When executing a script using #THREAD to create a true background thread, the main thread never waits on it. MsgWaitForMultipleObjects is never called. The Synchronize is handled by Delphi by processing special messages in the Windows message queue. My guess is that there is less Windows overhead with a true background thread than there is when waiting on the command line thread to finish with MsgWaitForMultipleObjects. But I don't know enough of the low-level details of exactly how MsgWaitForMultipleObjects is implemented in Windows to answer the question.
| Quote: |
| Quote: |
| The command line is running in it's own thread too. |
That quote is critical! That tells us beyond a shadow of a doubt that the results of those 2 tests should be the same. |
Not necessarily! With #THREAD, CMUD always creates a new Windows thread and spawns it without waiting for anything. With a command line script (or a trigger script, or macro script, or anything else), CMUD reuses an existing thread from it's pool (if available) and then waits on the thread to finish (either by terminating, or by suspending itself with a #waitxxx command).
| Quote: |
| Why are messages accummulating with test 1? |
Because of how Delphi is handling the Synchronize. As I mentioned before, it is doing *two* things: 1) it is raising a Windows Event signal, and 2) it is adding a message to the Windows message queue. When CMUD is waiting on a script thread to finish, it looks for the Windows Signal for Synchronize and handles it. But it does not remove any event from the Windows message queue. I don't have access to those Delphi messages and I don't even know what thread queue they are added to. But PeekMessage provides very little control over removing messages from queues of other threads.
| Quote: |
| Why would the "main" thread block messages regarding script exection that it is processing? |
Because it is *critical* not to cause another script to be processed while waiting for the previous script. Otherwise you could get scripts executed out of order. Also, it causes the exact problem that the original #WAIT command had in zMUD that we are trying to avoid. If you process a script while waiting for the previous script, then you can end up with a chain reaction of this:
| Code: |
Running Script A
(waiting for Script A to finish)
Running Script B (while Script A is still running)
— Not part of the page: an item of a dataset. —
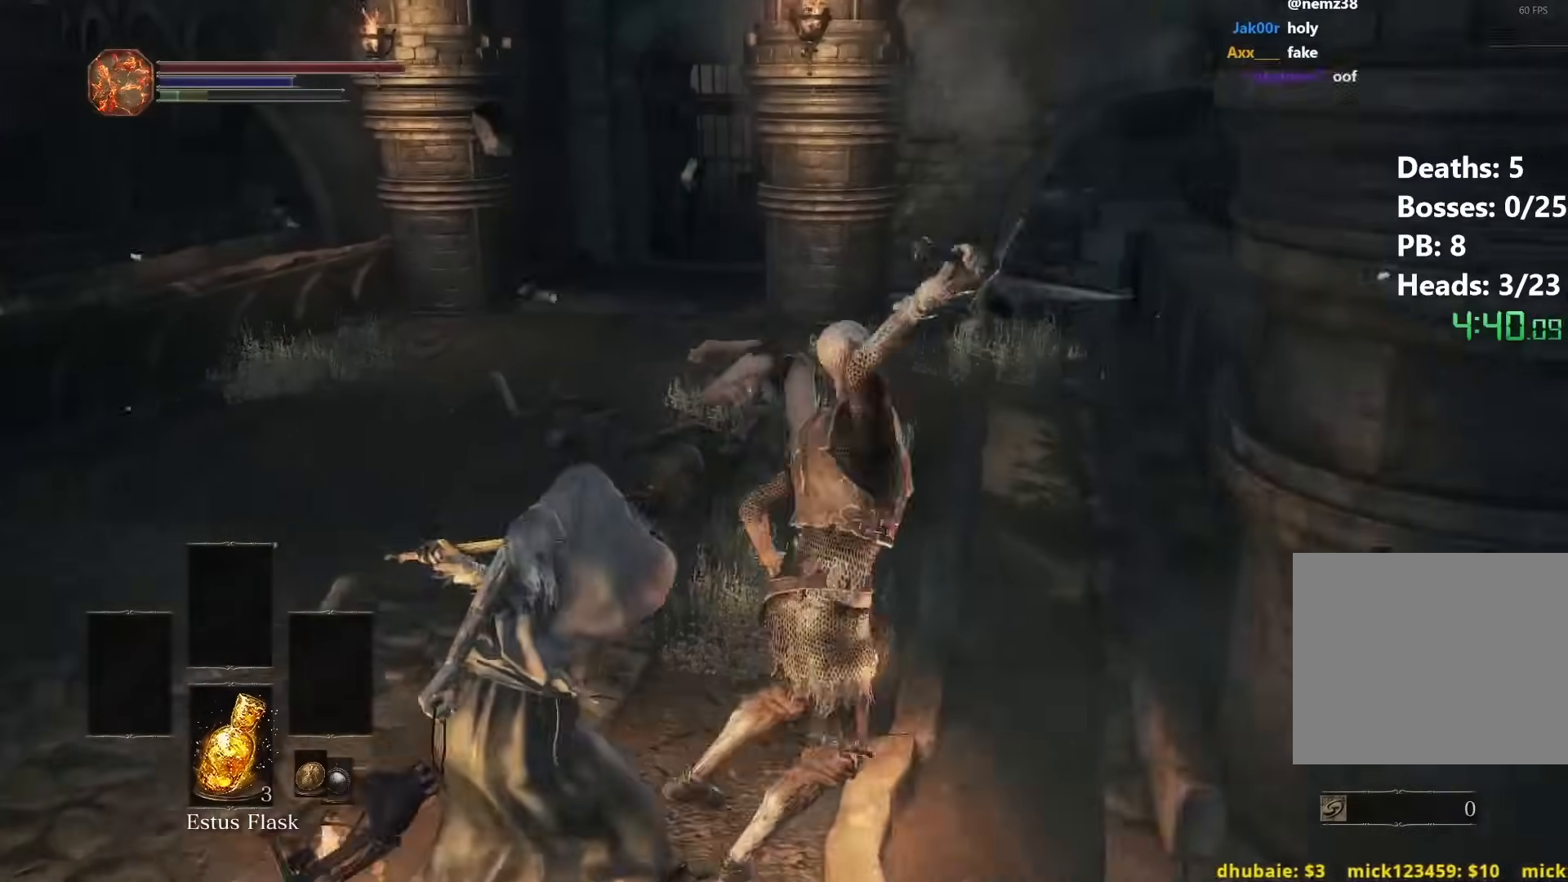
{"buttons": ["B"], "left_stick": "up", "right_stick": "center", "events": [[233, "B", "down"]]}
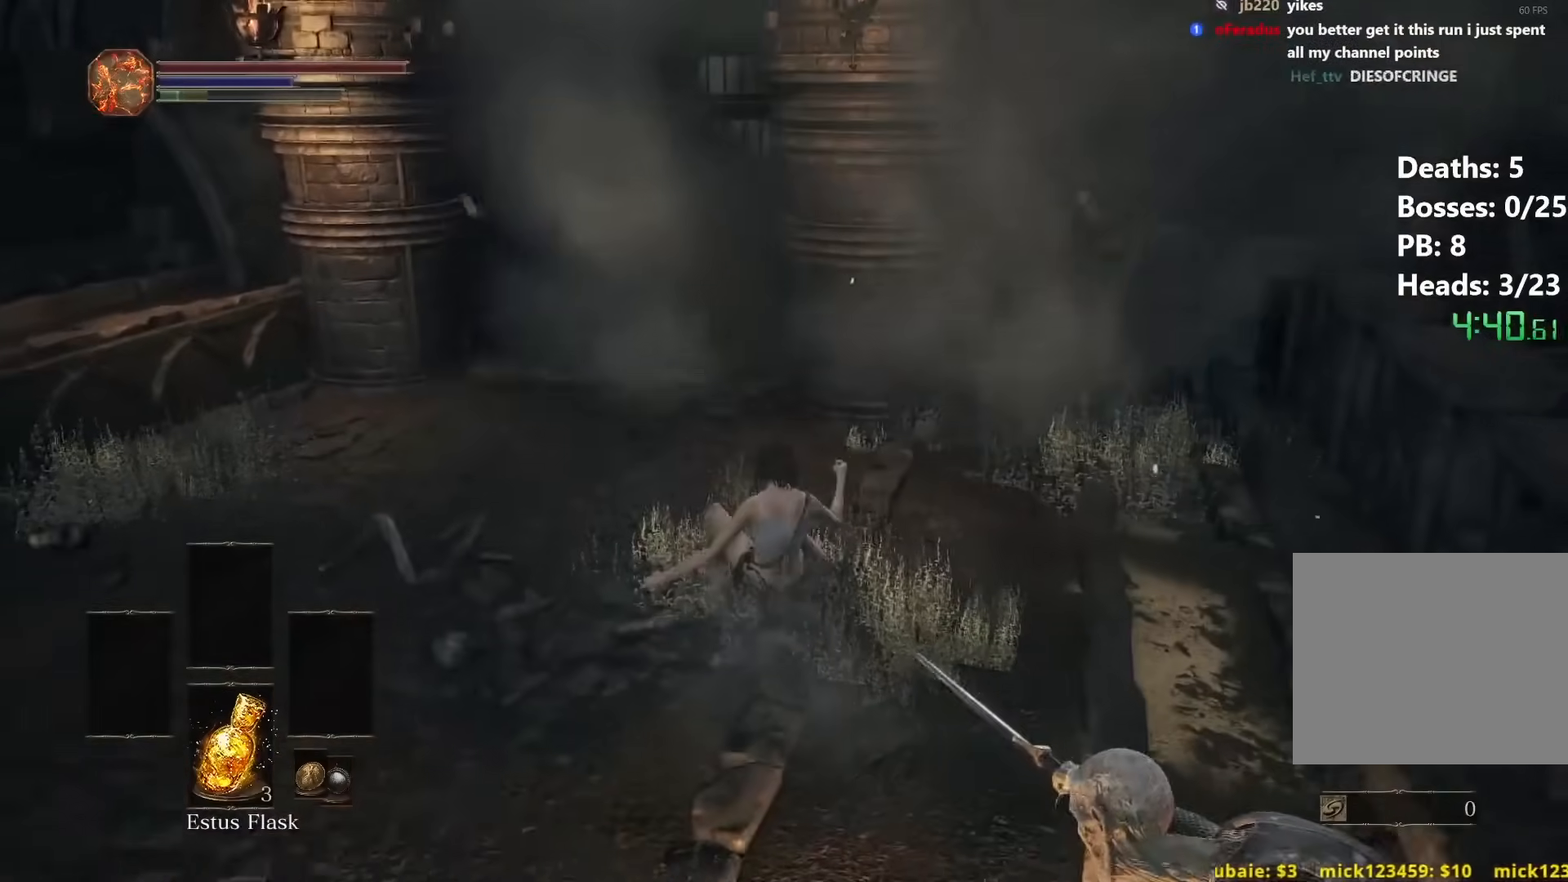
{"buttons": ["B", "DPAD_DOWN"], "left_stick": "up", "right_stick": "center", "events": [[500, "DPAD_DOWN", "down"]]}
(waiting for Script B to finish)
Running Script C (while Script B is still running)
... |
If this happens, then you might never get back to the top level. If Script C gets into some sort of loop, then it will wait for Script C and never get back to whatever it was supposed to do after Script B or Script A were finished. The whole point of the new design is to prevent multiple scripts from ever running in parallel (unless forced using a #WAIT command or #THREAD command). We want CMUD to wait until the previous script is finished before executing a new script.
New scripts can be fired via a number of Windows messages. Pressing ENTER on the command line generates a Windows WM_KEYDOWN, WM_CHAR, and WM_KEYUP messages (among others). When CMUD processes the WM_CHAR message for the #13 key (Enter), it executes the script on the command line. When you press a Macro key, CMUD executes a script on the WM_KEYDOWN Windows message. When you click on a button, Windows generates a WM_LBUTTONDOWN message that causes CMUD to execute a script. Various CMUD dialogs and stuff are opened by processing Windows WM_COMMAND messages (which is what the menu system generates).
So just blocking "user" messages doesn't help at all.
| Quote: |
| Assuming you have set your message values according to MS recommendations you will have a clear break between user-defined messages and Windows messages |
Unfortunately, not true with Delphi. Delphi uses a lot of it's own internal messages as well. So there isn't any clear definition of what a "system message" might be, vs a CMUD message.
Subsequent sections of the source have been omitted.